The above queries is just to illustrate the performance difference. With actual real-application queries we’re seeing 10x faster execution.

Funny thing. We tried using mediumint (8) as well to reduce memory usage, but it performs not far as good as int (10). Not sure if we’re missing something:

CREATE TABLE `keywords-mediumint` (
  `id` binary(16) NOT NULL,
  `location` mediumint(8) unsigned DEFAULT NULL,
  PRIMARY KEY (`id`),
  KEY `location` (`location`)
)

call measure_q("select count(*) from `keywords-mediumint` where location = 2208", 100);

389,273

Disclaimer: In the example, we had a single cardinality. The results might be different with a higher cardinality. I’ll provide an update when we migrate our production environment.

However, we tried the same with our columnstore table (50M rows) but experienced a 10-20 ms slower execution time. Apparently, columnstore must have some varchar optimization in it’s compression, but based on the rowstore results I wouldn’t have expected columnstore to be slower by using integers.

mpskovvang · September 25, 2019, 10:33pm

But since 3 bytes integers are not native for CPUs, mediumint needs to be converted before it can be used (memcpy into a 4/8 bytes integer) causing a overhead, while 4 bytes integers are native for CPUs and can be used directly.
Source: Mysql medium int vs. int performance - Stack Overflow

Could this be the reason why int (10) unsigned is faster than mediumint (8) unsigned in MemSQL as well?

hanson · September 28, 2019, 1:26am

Thanks for sharing. Columnstore query execution for equality filters is quite different from rowstore because columnstore uses compression and can run filters on compressed data. So the comparison overhead per row might be quite different.

In 6.8 and earlier, you can’t do index seeks on a columnstore, which factors into the performance you’ll get.

In 7.0, you can use hash indexes on columnstores, which again will change things.

mpskovvang · September 28, 2019, 5:46am

Thanks for the explanation.
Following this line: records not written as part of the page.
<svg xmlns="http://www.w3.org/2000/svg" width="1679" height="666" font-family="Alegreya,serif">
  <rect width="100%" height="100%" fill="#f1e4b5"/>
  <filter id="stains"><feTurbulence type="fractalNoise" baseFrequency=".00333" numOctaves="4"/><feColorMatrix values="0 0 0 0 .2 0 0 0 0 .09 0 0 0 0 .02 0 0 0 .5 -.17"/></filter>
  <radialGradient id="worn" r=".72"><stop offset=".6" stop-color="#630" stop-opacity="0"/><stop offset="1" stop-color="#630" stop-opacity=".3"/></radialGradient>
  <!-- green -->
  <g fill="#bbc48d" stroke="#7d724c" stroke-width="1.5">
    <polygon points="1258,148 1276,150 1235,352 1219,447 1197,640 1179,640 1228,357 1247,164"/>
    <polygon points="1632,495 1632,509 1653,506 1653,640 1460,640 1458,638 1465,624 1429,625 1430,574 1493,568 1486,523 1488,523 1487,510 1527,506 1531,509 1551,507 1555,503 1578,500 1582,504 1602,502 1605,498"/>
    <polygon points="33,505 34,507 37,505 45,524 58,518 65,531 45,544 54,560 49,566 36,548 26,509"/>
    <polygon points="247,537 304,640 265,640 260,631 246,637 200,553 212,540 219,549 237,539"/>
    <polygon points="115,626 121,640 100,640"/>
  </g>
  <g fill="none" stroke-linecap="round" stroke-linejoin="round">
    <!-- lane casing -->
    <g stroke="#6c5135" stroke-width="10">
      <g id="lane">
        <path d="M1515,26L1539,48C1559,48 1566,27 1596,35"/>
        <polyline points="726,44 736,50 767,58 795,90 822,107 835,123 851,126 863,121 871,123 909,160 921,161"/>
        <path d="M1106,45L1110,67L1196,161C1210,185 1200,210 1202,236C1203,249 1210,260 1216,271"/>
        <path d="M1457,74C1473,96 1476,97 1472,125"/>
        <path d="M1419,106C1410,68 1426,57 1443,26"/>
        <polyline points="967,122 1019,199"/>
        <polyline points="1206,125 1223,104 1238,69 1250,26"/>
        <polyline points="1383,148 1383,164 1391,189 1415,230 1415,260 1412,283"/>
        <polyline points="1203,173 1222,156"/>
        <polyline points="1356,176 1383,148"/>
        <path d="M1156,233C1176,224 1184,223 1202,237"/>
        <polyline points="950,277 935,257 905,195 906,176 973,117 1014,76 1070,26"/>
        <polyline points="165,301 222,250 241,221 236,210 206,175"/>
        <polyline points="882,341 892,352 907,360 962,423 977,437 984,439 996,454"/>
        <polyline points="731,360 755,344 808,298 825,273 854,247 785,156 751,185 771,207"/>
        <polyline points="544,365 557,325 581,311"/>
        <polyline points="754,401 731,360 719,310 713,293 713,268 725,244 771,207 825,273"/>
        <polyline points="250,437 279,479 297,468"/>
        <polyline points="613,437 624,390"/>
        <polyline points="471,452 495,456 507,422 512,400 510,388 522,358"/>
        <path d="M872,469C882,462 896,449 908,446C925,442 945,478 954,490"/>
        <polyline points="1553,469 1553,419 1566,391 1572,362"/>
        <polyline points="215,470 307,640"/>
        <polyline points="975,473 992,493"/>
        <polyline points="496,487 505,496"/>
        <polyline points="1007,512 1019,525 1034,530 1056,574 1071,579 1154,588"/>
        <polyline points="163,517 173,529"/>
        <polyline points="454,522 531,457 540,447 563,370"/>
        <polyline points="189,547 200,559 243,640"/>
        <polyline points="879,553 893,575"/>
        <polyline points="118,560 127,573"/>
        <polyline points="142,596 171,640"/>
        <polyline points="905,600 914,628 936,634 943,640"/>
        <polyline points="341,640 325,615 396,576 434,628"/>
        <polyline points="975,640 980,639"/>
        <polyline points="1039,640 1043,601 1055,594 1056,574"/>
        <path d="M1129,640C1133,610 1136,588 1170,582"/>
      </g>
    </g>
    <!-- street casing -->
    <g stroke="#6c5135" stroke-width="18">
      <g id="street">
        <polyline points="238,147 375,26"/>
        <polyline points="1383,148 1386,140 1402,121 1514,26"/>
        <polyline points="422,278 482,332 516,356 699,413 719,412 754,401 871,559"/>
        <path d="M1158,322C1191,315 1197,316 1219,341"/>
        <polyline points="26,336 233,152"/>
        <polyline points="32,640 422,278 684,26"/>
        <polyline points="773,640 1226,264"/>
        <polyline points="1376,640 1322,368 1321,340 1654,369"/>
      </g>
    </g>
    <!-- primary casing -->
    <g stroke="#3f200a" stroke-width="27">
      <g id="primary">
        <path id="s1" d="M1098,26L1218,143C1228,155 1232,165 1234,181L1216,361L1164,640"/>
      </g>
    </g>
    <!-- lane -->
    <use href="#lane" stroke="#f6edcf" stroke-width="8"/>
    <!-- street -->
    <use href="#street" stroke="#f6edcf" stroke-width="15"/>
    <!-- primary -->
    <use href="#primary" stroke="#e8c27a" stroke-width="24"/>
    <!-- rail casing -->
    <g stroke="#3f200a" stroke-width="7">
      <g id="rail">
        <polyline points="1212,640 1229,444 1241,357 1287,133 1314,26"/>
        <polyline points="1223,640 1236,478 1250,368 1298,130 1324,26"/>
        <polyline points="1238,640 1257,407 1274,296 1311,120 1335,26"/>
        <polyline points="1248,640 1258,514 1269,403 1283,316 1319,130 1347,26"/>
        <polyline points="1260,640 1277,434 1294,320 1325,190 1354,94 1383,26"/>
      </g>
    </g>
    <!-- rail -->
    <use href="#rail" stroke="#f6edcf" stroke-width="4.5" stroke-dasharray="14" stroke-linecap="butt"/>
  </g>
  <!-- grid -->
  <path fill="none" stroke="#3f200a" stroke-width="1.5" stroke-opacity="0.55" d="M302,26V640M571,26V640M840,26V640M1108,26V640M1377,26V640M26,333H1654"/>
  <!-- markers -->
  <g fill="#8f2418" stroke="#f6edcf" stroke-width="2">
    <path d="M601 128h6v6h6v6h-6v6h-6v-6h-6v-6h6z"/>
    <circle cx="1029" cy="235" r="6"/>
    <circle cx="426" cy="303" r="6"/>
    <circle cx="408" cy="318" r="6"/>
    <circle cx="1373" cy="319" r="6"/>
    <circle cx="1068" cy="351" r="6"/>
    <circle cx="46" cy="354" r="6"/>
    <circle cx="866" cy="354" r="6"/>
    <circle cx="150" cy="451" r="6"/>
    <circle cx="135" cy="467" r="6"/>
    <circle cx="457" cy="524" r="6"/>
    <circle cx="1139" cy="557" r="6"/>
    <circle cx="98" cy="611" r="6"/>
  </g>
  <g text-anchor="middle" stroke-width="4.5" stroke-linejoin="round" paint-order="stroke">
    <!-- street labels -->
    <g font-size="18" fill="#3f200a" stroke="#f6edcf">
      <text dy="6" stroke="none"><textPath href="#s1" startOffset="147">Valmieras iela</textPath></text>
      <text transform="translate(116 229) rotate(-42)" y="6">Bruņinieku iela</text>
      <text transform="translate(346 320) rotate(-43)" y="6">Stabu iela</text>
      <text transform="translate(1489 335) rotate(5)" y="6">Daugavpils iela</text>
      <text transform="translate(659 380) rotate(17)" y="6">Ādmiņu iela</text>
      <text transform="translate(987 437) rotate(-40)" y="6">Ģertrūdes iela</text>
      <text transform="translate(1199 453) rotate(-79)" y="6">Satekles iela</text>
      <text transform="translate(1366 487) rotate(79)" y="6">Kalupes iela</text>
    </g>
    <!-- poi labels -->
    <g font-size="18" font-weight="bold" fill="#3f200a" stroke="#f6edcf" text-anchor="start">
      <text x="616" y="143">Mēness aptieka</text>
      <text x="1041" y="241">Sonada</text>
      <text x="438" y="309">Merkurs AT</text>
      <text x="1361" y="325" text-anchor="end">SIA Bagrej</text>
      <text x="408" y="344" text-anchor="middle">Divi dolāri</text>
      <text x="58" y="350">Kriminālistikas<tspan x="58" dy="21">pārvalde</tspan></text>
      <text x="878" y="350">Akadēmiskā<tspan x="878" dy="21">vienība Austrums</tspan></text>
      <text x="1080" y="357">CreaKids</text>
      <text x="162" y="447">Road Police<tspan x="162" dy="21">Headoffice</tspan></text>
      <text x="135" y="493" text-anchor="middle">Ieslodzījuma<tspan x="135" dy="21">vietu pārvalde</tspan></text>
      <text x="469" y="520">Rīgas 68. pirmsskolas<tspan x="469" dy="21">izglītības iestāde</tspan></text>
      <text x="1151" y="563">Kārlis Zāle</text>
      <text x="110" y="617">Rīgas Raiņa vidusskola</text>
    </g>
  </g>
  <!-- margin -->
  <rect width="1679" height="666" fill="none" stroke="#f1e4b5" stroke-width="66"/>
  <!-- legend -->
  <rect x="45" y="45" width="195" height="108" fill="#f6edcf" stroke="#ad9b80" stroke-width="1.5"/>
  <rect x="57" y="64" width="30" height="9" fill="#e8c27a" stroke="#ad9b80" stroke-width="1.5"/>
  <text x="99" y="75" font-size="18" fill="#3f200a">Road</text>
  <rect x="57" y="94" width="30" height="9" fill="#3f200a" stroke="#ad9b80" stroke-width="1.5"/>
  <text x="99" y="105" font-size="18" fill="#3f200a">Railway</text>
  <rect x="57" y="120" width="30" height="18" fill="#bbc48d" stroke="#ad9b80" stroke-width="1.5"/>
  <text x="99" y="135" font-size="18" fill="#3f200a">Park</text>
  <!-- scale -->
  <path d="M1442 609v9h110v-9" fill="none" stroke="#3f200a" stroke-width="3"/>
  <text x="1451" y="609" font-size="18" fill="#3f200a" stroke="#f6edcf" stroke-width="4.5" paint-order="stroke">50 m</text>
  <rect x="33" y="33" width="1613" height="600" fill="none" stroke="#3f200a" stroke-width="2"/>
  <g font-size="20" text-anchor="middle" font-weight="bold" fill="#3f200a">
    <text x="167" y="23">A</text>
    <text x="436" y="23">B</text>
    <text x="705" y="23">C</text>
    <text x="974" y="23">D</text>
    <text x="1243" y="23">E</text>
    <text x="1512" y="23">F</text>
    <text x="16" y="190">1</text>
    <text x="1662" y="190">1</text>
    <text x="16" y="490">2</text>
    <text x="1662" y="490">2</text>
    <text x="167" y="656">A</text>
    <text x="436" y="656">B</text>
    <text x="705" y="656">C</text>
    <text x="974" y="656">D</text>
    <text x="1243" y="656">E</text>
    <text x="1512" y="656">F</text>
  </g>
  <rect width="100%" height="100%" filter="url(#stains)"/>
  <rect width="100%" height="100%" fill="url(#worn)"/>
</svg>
We’re excited to try out the hash indexes on columnstore.

What about our finding with mediumint being quite slower than int on rowstore?

hanson · September 30, 2019, 10:46pm

Regarding mediumint, we don’t know a definite reason for that. Sticking with int or bigint probably makes sense for good performance unless you really are trying to save every byte, given what you saw, but I can’t be sure.

The equality lookup time for only one value might be affected by data distribution, like if the number of unique values retrieved was different. Make sure they were the same.

If it really matters to you, you could try a more comprehensive test like using an assortment of random values rather than just one value in the lookups, making sure the number of values matched by the WHERE clause was always the same. And then gather PROFILE JSON plans for the different queries too and compare them. Feel free to attach them and we’ll take a look if we have time.